The convertible stood out like an orchid in the weedy lot behind Earnshaw’s garage, the obvious choice because it was the only garage in Chauncy with a towing service. Torrant shook his head unconsciously as he gazed at it; it had been a beautiful mechanism and it looked almost humanly wounded in its bent chrome and slivered glass and crumpling of pale blue metal.
The mechanic beside him made a sympathetic noise. “Ain’t she sweet,” he said reflectively. “Damage not as bad as it looks, either—that’s the way it goes. Orders are to scrap her, though.”
“Orders?”
The mechanic nodded and spat a respectful distance away from the blue convertible. “Lady up at the house called Mr. Earnshaw the day after the crash and told him she wanted it scrapped right away. We been kind of busy lately and haven’t got to it yet.”
Torrant strolled casually closer. He circled the car and put his head in at the completely shattered driver’s window. Most of the damage seemed to be on that side, the door buckled, the fender crushed back—and Gerald Mallow had died first. He was glancing over the cream and red interior when, at the opposite window, the mechanic muttered and thrust in a proprietary arm.
The glove compartment hung open, and he closed it with a snap. He said ruefully to Torrant, “‘Kind of a popular car today. Had a guy in earlier this morning, friend of Mr. Mallow’s, looking her over. Couldn’t hardly believe it, he said, when he got the news.”
Nothing in the car, of course; anything of interest would have come to light at the time. But Simeon had opened the glove compartment to see for himself . . . Torrant joined the mechanic and began to walk back through the sodden lot. He said casually, “Driving on ice, wasn’t he?”

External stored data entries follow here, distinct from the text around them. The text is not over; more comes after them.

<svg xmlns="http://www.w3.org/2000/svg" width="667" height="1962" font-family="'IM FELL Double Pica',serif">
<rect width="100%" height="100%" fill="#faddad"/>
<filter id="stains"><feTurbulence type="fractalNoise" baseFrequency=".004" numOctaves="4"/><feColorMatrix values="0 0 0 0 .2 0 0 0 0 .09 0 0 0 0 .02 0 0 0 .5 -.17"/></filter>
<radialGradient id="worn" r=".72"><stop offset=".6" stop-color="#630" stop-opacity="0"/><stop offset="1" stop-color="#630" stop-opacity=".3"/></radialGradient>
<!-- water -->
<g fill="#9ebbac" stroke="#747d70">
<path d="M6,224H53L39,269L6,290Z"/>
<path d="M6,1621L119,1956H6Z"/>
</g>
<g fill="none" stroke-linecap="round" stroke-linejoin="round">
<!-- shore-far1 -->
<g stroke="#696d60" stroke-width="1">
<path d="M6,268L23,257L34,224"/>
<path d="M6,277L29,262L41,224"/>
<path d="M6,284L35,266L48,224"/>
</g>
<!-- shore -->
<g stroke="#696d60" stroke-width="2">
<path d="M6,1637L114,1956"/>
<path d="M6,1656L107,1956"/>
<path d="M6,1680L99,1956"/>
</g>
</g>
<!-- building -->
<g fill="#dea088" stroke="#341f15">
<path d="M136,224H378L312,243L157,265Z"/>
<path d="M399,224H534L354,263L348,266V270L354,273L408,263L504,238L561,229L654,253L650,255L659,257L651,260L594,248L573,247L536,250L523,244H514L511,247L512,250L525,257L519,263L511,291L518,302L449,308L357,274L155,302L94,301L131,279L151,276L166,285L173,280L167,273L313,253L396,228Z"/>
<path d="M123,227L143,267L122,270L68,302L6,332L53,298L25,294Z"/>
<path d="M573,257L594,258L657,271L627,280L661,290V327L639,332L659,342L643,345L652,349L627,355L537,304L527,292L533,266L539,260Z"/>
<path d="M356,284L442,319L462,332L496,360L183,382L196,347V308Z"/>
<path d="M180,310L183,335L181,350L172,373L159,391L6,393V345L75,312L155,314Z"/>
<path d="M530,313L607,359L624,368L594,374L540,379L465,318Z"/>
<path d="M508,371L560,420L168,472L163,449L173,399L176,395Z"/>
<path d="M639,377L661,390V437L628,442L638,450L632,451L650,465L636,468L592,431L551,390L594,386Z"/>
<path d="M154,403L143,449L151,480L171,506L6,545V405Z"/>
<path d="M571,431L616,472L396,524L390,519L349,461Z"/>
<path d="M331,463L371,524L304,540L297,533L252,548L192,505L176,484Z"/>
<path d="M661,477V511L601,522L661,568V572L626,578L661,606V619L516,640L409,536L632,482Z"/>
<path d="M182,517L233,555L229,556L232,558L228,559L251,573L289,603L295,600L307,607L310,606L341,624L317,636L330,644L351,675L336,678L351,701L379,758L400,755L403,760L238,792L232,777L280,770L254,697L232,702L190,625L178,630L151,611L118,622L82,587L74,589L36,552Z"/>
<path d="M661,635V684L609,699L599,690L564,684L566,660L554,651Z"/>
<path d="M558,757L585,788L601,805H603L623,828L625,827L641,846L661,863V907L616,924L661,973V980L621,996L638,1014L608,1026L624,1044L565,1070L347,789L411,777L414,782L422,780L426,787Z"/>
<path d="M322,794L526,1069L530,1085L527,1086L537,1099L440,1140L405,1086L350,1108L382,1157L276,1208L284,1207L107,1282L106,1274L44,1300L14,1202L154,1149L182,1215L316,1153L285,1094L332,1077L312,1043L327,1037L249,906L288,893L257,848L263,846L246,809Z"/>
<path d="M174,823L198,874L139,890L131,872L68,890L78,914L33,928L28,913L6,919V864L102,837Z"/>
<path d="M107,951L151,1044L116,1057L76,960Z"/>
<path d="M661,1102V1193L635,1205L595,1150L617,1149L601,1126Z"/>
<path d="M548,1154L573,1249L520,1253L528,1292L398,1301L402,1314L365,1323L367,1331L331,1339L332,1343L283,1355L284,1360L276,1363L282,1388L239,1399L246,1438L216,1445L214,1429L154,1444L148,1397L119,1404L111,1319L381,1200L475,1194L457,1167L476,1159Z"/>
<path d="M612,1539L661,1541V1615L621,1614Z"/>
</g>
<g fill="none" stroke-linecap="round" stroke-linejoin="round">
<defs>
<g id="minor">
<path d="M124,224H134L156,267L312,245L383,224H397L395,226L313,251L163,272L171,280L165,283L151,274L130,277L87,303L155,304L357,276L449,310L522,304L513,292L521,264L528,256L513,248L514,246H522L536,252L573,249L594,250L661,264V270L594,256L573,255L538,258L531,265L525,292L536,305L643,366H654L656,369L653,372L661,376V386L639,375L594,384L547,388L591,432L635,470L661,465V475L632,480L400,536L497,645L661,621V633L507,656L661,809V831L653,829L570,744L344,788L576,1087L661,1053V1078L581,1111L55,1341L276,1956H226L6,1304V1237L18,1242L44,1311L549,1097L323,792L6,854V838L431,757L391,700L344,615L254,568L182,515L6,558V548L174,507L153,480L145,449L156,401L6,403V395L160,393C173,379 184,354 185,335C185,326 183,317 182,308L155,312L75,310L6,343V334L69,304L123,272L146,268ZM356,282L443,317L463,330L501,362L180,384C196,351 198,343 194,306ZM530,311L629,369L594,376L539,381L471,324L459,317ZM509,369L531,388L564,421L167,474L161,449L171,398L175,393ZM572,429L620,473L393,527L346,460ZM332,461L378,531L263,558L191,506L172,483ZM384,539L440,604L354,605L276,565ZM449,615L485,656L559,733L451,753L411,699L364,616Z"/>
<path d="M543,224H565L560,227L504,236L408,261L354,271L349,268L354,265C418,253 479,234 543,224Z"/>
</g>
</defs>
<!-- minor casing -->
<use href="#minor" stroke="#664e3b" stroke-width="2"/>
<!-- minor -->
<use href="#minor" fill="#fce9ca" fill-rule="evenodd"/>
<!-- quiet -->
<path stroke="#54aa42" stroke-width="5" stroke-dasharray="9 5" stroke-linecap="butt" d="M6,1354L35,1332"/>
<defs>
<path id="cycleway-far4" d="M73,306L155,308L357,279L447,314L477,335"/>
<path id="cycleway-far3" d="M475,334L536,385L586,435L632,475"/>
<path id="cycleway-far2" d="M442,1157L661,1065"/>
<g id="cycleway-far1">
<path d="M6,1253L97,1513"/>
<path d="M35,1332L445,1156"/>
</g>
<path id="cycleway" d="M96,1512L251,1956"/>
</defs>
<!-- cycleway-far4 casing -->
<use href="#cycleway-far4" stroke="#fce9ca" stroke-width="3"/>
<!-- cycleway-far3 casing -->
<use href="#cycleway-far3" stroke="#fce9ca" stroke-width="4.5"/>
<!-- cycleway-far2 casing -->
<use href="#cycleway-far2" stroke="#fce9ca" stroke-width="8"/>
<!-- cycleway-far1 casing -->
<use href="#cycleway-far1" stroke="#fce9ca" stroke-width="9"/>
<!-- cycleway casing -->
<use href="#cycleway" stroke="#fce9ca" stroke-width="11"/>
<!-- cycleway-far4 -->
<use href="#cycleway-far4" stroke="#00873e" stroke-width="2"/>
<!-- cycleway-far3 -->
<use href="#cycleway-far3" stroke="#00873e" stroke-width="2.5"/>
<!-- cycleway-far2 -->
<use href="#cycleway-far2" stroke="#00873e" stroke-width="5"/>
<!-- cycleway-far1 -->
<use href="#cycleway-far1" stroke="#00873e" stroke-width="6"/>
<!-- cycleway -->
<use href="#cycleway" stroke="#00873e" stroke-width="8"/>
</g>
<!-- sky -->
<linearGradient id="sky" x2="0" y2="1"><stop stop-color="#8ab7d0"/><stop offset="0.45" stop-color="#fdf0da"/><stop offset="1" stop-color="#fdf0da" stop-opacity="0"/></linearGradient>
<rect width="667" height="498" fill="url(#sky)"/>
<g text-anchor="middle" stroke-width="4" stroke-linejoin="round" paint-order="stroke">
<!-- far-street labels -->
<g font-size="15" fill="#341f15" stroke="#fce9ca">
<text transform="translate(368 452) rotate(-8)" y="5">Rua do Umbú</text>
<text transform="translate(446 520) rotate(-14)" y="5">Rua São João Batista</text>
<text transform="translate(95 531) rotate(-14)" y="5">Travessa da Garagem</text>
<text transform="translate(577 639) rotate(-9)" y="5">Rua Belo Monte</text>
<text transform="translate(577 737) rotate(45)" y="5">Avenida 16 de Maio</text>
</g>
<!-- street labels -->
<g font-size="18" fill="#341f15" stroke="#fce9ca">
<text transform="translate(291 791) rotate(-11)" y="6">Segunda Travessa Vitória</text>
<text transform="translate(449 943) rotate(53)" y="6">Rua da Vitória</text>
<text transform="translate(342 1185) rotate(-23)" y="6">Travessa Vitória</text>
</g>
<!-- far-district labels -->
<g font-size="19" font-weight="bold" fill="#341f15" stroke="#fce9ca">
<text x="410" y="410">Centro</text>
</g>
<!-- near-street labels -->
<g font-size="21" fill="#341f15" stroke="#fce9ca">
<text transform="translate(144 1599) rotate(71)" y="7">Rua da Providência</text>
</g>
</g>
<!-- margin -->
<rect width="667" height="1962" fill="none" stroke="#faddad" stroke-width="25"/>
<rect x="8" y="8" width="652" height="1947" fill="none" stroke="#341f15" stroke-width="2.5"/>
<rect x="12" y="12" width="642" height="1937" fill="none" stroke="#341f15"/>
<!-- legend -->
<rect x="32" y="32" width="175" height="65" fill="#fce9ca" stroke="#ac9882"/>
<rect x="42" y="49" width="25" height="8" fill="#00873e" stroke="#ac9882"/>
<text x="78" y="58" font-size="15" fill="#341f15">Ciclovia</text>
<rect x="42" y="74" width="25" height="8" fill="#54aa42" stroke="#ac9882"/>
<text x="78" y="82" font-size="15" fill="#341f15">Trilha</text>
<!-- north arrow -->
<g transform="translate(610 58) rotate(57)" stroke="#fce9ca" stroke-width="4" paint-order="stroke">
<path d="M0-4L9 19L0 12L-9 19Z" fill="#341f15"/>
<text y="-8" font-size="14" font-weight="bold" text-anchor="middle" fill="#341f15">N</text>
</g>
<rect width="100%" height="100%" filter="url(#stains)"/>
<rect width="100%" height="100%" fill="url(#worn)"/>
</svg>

“Driving on Scotch,” said the mechanic succinctly, and shrugged. “So they say. Bartender up at the Grotto, where they were that night, is a cousin of my wife’s, and he says Mr. Mallow was putting away a lot. Mrs. Mallow was getting kind of nervous but he wouldn’t listen to her. I guess they were on the way home when he skidded and wrapped the car around an elm.”

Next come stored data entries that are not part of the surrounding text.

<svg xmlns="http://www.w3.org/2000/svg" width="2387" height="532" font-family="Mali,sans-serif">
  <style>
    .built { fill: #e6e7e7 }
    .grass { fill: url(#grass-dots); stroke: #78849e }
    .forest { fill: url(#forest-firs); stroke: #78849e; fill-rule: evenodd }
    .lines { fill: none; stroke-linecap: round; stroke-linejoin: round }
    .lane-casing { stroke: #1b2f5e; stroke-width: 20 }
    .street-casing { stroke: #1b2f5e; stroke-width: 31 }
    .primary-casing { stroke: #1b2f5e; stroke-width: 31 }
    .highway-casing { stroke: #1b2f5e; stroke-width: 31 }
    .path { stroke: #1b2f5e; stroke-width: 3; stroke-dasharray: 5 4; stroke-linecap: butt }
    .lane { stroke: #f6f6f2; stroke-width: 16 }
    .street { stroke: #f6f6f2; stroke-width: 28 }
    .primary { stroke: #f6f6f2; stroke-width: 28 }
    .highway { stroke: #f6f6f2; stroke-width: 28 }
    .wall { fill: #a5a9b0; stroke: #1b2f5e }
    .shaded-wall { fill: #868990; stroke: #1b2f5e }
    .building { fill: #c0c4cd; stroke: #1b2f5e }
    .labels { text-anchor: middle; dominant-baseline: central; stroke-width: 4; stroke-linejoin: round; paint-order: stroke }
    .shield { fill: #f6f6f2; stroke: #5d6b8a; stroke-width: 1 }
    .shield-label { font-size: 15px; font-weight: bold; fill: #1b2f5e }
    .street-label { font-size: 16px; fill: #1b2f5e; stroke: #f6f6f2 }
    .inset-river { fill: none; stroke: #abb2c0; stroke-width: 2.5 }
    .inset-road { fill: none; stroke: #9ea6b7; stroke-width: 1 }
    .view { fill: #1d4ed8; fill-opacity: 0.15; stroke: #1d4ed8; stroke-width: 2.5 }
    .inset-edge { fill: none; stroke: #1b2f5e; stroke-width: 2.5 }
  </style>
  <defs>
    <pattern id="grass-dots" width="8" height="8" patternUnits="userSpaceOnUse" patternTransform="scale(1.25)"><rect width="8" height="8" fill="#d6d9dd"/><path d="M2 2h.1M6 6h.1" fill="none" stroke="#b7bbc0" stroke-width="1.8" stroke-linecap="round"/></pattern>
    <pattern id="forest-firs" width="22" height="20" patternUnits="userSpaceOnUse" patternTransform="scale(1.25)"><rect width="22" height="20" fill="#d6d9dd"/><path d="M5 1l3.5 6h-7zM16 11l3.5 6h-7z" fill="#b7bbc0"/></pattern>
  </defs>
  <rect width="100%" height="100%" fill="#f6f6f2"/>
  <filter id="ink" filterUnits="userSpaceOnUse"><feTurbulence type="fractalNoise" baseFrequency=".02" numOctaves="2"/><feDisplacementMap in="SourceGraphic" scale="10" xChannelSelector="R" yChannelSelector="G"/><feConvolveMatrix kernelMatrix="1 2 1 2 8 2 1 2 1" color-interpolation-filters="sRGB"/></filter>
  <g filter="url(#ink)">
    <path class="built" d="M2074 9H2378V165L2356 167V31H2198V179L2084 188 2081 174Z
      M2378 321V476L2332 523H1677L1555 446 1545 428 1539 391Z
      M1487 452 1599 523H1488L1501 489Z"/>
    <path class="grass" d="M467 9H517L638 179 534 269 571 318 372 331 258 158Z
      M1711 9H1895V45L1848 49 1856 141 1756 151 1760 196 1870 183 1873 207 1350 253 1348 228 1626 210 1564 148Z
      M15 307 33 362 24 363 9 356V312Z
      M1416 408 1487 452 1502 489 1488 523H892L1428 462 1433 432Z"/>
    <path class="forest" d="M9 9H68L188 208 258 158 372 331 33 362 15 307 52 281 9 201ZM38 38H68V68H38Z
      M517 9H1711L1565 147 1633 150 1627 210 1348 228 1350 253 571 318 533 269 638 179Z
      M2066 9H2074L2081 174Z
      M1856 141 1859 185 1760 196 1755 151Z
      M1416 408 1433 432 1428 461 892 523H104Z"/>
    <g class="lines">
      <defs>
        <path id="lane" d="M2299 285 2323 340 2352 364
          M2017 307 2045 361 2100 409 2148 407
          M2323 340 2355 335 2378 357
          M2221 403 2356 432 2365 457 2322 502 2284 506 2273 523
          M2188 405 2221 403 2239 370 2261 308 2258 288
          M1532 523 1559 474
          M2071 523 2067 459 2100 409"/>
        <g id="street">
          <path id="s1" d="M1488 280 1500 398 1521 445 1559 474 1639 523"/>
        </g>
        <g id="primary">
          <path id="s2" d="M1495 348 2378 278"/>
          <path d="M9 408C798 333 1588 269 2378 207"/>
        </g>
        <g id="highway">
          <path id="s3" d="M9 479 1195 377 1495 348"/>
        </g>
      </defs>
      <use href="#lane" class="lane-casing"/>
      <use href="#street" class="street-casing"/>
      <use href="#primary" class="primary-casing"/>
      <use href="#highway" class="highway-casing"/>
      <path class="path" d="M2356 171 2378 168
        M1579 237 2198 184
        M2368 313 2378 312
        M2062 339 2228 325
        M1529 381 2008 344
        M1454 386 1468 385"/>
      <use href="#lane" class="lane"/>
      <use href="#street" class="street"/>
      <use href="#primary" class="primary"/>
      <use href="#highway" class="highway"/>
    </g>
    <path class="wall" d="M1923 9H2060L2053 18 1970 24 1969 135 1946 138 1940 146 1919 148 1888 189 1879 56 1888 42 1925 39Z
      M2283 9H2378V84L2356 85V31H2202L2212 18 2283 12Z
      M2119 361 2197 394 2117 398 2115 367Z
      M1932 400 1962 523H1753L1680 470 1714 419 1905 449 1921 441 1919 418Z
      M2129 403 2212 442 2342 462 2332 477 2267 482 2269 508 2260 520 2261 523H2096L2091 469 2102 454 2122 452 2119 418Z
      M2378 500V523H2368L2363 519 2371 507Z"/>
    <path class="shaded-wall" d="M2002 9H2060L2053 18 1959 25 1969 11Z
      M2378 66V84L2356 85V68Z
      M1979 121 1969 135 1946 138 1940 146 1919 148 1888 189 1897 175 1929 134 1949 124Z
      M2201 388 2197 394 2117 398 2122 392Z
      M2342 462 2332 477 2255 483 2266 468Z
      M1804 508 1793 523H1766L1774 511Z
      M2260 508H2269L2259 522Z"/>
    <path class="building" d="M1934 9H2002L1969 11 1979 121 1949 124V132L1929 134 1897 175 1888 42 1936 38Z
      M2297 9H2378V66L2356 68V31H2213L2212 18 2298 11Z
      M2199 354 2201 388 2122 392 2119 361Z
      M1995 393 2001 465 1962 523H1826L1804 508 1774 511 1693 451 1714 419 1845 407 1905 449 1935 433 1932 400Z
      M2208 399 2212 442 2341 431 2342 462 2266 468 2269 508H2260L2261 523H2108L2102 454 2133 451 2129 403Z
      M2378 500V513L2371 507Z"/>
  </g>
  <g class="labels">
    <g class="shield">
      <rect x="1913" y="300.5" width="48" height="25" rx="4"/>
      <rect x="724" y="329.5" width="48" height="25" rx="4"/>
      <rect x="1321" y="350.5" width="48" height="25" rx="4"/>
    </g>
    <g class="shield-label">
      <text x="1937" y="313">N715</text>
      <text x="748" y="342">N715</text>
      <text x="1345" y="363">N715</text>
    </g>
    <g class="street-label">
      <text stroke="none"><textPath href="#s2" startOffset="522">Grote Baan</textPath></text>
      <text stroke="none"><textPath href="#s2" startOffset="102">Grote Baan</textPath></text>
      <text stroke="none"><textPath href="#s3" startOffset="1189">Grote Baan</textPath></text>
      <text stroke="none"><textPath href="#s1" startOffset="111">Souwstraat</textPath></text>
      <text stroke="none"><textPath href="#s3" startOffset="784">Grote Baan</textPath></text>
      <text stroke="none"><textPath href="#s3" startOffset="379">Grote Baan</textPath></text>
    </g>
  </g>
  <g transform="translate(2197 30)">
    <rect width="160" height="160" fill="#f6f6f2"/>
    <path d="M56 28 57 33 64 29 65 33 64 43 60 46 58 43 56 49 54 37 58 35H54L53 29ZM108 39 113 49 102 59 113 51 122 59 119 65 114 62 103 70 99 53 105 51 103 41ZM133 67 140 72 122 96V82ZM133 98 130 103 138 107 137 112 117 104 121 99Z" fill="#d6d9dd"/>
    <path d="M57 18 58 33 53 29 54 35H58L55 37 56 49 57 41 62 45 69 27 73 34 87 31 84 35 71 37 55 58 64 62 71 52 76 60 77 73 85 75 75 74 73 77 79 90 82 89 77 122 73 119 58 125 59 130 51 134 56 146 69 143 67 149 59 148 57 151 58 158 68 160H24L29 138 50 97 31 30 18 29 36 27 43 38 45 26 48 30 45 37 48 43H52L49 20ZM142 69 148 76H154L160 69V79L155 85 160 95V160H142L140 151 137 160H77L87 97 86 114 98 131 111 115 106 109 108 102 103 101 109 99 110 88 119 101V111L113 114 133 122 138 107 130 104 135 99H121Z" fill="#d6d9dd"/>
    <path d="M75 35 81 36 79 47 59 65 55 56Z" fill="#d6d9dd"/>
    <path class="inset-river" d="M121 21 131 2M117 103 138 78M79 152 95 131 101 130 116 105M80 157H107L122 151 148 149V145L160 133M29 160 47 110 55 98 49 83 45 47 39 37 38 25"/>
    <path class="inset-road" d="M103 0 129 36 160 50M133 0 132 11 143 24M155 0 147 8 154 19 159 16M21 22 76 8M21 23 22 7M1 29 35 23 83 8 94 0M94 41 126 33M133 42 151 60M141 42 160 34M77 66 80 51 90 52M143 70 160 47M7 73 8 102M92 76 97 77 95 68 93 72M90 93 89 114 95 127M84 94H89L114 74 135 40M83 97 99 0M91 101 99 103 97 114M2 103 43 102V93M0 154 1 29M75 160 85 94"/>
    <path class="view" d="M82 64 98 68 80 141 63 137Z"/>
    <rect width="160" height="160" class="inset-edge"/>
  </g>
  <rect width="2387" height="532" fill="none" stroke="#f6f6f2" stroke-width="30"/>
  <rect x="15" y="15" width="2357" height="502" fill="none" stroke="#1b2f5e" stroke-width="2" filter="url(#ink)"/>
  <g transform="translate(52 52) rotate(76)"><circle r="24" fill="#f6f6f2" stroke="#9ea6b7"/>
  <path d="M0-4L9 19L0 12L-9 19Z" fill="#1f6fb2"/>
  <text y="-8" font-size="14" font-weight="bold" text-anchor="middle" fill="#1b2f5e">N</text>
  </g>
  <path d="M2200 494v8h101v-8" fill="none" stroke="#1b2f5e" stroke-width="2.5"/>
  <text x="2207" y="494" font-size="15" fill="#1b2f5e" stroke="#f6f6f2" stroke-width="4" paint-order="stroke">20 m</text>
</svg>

Alcohol and darkness and an icy road—everyday tragedy, or a clever mask for murder? The Grotto: Torrant filed the name in his mind. He was surprised and a little angry at the doubt that had filtered into his mind at the mechanics summing-up. But there was no doubt at all about her part in Martin’s death, and again this time she had stood to gain financially . . .

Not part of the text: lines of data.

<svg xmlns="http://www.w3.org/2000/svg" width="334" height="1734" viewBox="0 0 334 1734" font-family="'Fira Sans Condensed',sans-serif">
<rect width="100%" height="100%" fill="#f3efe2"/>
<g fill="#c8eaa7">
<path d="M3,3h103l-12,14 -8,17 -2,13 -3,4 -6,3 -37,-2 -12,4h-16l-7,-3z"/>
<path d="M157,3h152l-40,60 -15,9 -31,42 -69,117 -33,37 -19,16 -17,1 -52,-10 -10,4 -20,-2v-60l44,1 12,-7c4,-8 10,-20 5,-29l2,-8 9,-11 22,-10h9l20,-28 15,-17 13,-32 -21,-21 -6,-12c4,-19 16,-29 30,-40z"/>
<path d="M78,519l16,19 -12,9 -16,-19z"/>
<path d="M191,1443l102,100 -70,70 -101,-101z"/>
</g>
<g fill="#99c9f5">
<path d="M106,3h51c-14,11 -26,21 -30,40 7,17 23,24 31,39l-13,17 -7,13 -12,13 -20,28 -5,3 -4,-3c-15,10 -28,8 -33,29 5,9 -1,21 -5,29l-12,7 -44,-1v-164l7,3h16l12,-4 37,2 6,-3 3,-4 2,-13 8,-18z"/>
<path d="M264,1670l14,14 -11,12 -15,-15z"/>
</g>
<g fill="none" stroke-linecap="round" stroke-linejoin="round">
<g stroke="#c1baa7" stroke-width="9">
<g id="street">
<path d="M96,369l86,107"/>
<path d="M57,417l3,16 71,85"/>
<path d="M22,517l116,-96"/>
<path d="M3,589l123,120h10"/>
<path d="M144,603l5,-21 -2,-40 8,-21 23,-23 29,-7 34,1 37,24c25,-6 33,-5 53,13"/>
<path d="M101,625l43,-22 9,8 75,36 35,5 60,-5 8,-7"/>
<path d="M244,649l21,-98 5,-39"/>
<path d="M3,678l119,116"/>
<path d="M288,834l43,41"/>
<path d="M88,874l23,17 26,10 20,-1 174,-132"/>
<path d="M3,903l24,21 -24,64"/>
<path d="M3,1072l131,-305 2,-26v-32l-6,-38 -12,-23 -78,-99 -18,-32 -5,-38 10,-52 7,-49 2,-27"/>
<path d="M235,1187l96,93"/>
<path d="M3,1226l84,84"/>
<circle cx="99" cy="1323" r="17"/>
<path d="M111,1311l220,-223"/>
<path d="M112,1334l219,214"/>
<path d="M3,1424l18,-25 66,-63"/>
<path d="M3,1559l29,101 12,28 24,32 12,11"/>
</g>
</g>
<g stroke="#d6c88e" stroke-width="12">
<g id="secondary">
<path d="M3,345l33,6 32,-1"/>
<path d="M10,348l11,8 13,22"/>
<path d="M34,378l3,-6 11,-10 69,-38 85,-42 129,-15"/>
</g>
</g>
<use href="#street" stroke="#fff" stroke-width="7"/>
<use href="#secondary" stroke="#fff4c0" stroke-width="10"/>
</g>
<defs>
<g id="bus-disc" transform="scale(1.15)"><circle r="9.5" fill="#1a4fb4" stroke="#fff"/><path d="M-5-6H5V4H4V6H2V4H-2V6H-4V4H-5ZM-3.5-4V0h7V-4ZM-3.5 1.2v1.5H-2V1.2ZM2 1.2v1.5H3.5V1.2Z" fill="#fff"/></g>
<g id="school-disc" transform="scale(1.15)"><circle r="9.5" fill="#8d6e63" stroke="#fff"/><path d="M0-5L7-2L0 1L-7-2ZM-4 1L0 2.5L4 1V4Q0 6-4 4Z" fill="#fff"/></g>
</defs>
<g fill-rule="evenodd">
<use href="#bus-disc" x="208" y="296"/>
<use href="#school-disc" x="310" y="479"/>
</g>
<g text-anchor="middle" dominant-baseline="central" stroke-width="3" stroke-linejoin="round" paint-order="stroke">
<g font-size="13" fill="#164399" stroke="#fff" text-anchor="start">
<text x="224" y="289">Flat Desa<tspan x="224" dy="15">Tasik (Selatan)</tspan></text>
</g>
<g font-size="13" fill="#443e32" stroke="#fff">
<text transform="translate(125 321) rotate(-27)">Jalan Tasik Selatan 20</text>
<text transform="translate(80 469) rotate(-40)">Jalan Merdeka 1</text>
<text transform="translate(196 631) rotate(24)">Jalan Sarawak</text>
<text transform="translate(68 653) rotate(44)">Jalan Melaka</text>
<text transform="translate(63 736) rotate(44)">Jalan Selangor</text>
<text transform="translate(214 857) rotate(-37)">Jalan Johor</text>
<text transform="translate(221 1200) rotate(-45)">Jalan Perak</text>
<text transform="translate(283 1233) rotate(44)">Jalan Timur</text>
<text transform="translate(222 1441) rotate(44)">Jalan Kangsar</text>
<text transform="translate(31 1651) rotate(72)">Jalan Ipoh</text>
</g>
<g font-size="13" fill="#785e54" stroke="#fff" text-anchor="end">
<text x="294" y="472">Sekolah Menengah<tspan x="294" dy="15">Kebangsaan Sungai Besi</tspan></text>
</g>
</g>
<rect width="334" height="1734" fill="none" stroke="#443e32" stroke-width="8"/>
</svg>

It was a little after twelve-thirty. He took himself off to a preoccupied lunch, and had just let himself out the restaurant door when he nearly collided with Maria Rowan and, at her shoulder, Simeon.
Lunching together—and why not? Torrant greeted them with the firm smile of sudden bad temper; he had to remind himself that this cool olive-eyed girl was quite capable of taking care of herself and no concern of his. When Simeon presented her cousin as a would-be murderess, she would undoubtedly take it in stride. He said, checking his own turn away, “Oh, by the way, I did find Miss Blair this morning.” Simeon’s tired gaze swung alertly. Maria said, “So I noticed,” with no inflection at all. Torrant said pleasantly, “Keep away from the hot turkey sandwich, it’s really Turkish towelling,” and left them.
The Renault was outside but he walked the four long blocks to Paulette Kirby’s house, because it took that long to wipe Maria Rowan’s face out of his mind and he wanted it free for the other face, still blank, that ought to be there. It was a face that must exist, according to everything he had heard of Louise Mallow.
“Why, it’s Mr. Torrant,” said Mrs. Kirby suavely after his second ring. “Do come in, by all means.